**Aim of the exercise**
Copy out exactly every line from the line containing "laptop: present [267,166,406,258]" until the records below end, inclusive of both boundary lines.
.....
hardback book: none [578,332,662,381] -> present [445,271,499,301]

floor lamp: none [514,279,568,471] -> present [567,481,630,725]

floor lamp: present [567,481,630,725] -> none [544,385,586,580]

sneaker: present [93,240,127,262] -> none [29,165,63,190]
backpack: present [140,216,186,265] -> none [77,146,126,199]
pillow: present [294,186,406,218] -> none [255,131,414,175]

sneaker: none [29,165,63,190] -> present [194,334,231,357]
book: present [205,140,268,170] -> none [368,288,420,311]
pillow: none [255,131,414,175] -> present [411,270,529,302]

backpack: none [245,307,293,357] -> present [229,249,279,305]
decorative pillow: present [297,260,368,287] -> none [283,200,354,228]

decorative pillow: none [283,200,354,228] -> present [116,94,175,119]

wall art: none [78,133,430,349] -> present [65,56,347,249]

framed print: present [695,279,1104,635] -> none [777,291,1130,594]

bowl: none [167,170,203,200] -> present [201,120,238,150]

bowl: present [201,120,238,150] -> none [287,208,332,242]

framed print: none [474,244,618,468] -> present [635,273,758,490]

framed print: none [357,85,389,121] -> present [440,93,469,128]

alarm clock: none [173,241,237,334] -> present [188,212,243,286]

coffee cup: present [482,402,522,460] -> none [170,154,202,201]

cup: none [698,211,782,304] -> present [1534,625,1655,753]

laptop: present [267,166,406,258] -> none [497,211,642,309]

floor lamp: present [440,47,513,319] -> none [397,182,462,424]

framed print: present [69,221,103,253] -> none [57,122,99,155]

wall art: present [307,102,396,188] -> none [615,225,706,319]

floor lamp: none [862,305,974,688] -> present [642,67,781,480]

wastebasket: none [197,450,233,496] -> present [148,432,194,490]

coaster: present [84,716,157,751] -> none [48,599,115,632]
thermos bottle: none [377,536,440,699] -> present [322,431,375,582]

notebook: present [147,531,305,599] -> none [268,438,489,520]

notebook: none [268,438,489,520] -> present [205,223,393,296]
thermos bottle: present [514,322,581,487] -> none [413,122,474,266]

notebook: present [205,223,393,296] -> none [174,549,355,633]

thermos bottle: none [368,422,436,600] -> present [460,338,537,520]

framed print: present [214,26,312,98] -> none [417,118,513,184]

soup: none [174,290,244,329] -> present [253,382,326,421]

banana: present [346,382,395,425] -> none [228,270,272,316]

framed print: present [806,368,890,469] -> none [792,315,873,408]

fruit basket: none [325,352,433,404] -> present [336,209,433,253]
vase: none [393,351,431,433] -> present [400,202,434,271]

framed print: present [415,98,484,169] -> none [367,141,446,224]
.....
**Solved problem**
laptop: present [267,166,406,258] -> none [497,211,642,309]

floor lamp: present [440,47,513,319] -> none [397,182,462,424]

framed print: present [69,221,103,253] -> none [57,122,99,155]

wall art: present [307,102,396,188] -> none [615,225,706,319]

floor lamp: none [862,305,974,688] -> present [642,67,781,480]

wastebasket: none [197,450,233,496] -> present [148,432,194,490]

coaster: present [84,716,157,751] -> none [48,599,115,632]
thermos bottle: none [377,536,440,699] -> present [322,431,375,582]

notebook: present [147,531,305,599] -> none [268,438,489,520]

notebook: none [268,438,489,520] -> present [205,223,393,296]
thermos bottle: present [514,322,581,487] -> none [413,122,474,266]

notebook: present [205,223,393,296] -> none [174,549,355,633]

thermos bottle: none [368,422,436,600] -> present [460,338,537,520]

framed print: present [214,26,312,98] -> none [417,118,513,184]

soup: none [174,290,244,329] -> present [253,382,326,421]

banana: present [346,382,395,425] -> none [228,270,272,316]

framed print: present [806,368,890,469] -> none [792,315,873,408]

fruit basket: none [325,352,433,404] -> present [336,209,433,253]
vase: none [393,351,431,433] -> present [400,202,434,271]

framed print: present [415,98,484,169] -> none [367,141,446,224]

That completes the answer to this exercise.